With no data available about individual exposure to ionising radiation, the report authors concluded this was unlikely to have been a contributing factor based on measurement of environmental radiation levels, consumption of bush tucker, and airborne exposure to radon gas.
Justin O’Brien, chief executive of the Gundjeihmi Aboriginal Corporation, which represents the Mirarr people, says the “shocking paucity of data” extends to all aspects of the health and social impacts of the mine. “It’s a very limited data set, so no wonder the findings are inconclusive,” he says.
Ranger’s operators were warned the impacts should be monitored from the early days of the mine, which started operation in 1980. A 1984 report by the Australian Institute of Aboriginal and Torres Strait Islander Studies made recommendations including for the continued monitoring of the social impact of uranium mining in the region.
“It is plain from North and South American evidence that impact on Indigenous communities – on their health, culture, and social wellbeing, is really visible after 20 years, not the initial five years,” the report read. “There is clearly a case for monitoring the social impact of uranium mining wherever it occurs in Australia.”
The recommendations were accepted at the time by the federal government but never implemented.
With the mine decommissioned in January this year, O’Brien is concerned about whether operators Energy Resources of Australia, a subsidiary of Rio Tinto, will properly rehabilitate the Ranger site, warning that radioactive waste from uranium mining can remain hazardous for tens of thousands of years.
“This is just the first chapter of the legacy of this mine, and the world is watching Rio Tinto,” he says. “The mining company has been given five years to complete all the rehabilitation work – this is patently insufficient.”
The federal government requires that all rehabilitation be complete by 2026, with monitoring to follow.
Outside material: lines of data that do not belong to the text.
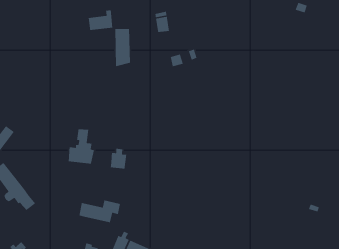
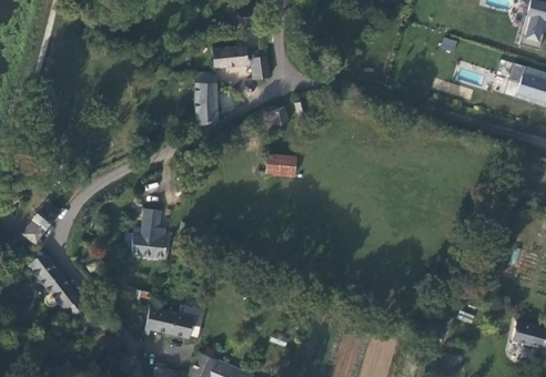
building: [88,9,113,31] -> [212,39,246,68]
building: none -> [265,153,295,176]
building: [110,148,127,169] -> none

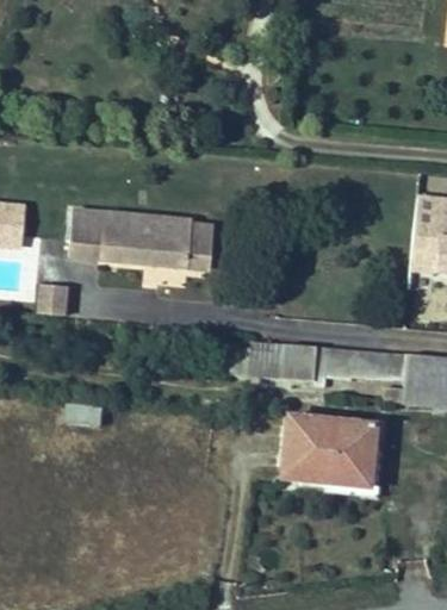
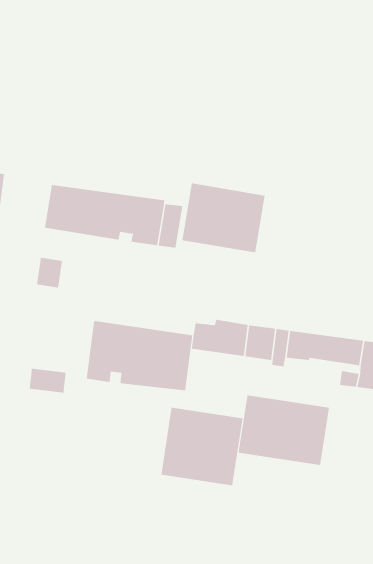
building: none -> [182,183,265,253]
building: none -> [86,320,193,391]
building: none -> [161,407,243,486]

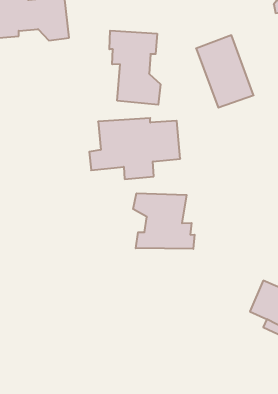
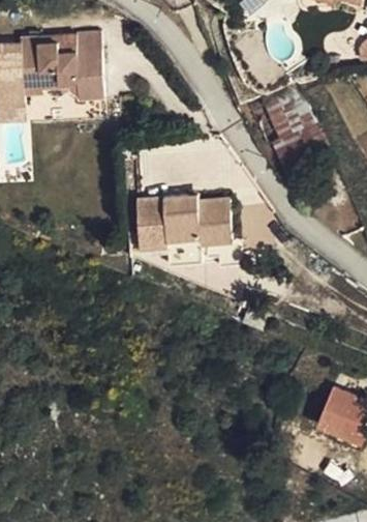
building: [109,31,160,105] -> none
building: [133,193,195,249] -> none

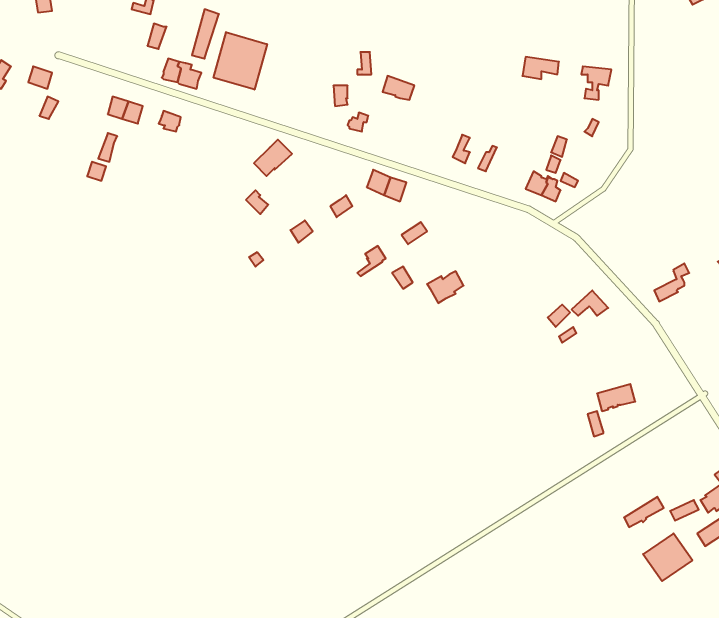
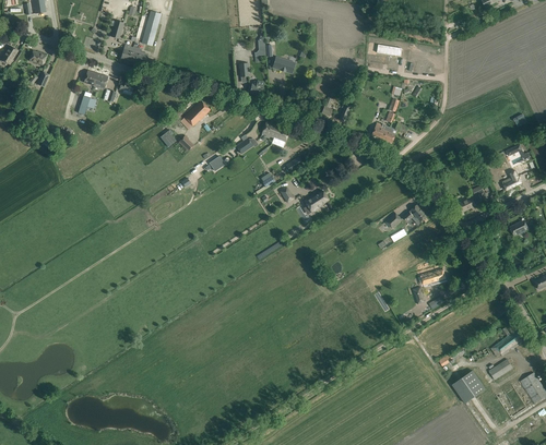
building: [214,32,267,90] -> none

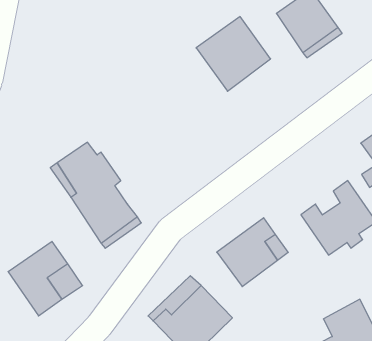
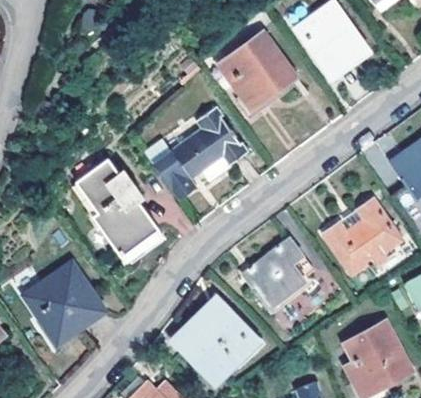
building: none -> [153,107,246,200]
The government expects the site to reach a state whereby it could potentially be incorporated into Kakadu National Park.
O’Brien hopes to see further investigation of the impacts of the mine but this time with a different lens.
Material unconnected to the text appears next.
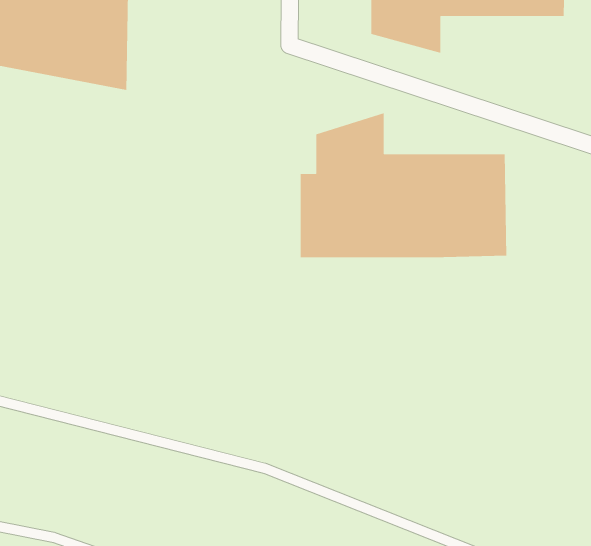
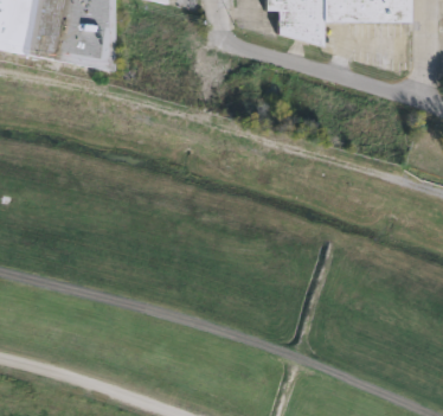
building: [300,112,507,258] -> none

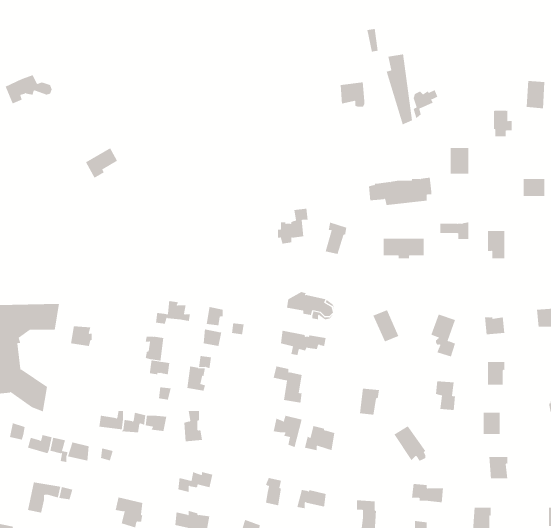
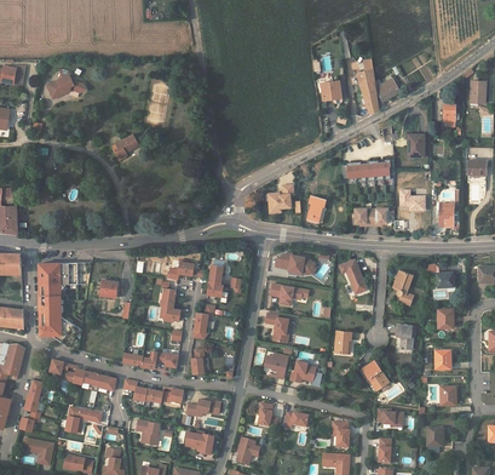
building: none -> [133,387,183,407]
“If you’re only talking about cancer through the Western scientific model, it alienates a lot of Aboriginal people who worry it might attract cancer to them if they even talk about it,” he says. “We need to explore what it’s meant for the local lifestyle, for the town. Let’s have the conversation on Aboriginal terms, on Aboriginal turf.”
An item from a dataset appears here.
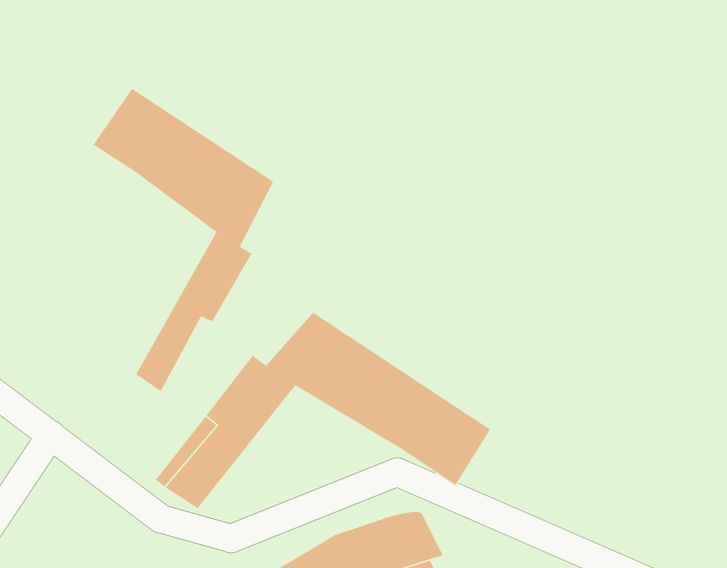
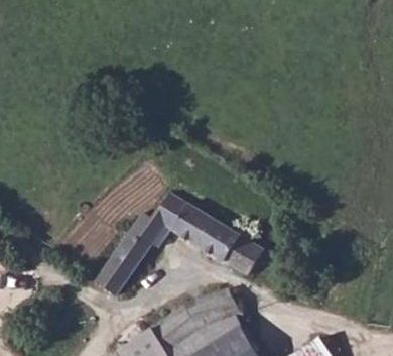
building: [93,88,274,392] -> none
For Schultz’s part, the monitoring of Ranger failed even in the context of Western science. “They didn’t do what was recommended to consider local perspectives and concerns,” she says. “It was a top-down epidemiological approach, where if you can exclude ionising radiation, the mine is off the hook. It feels like the science is taking a narrower approach now – we used to have researchers embedded in communities. Forty years later … we just look at five data points and that’s it.”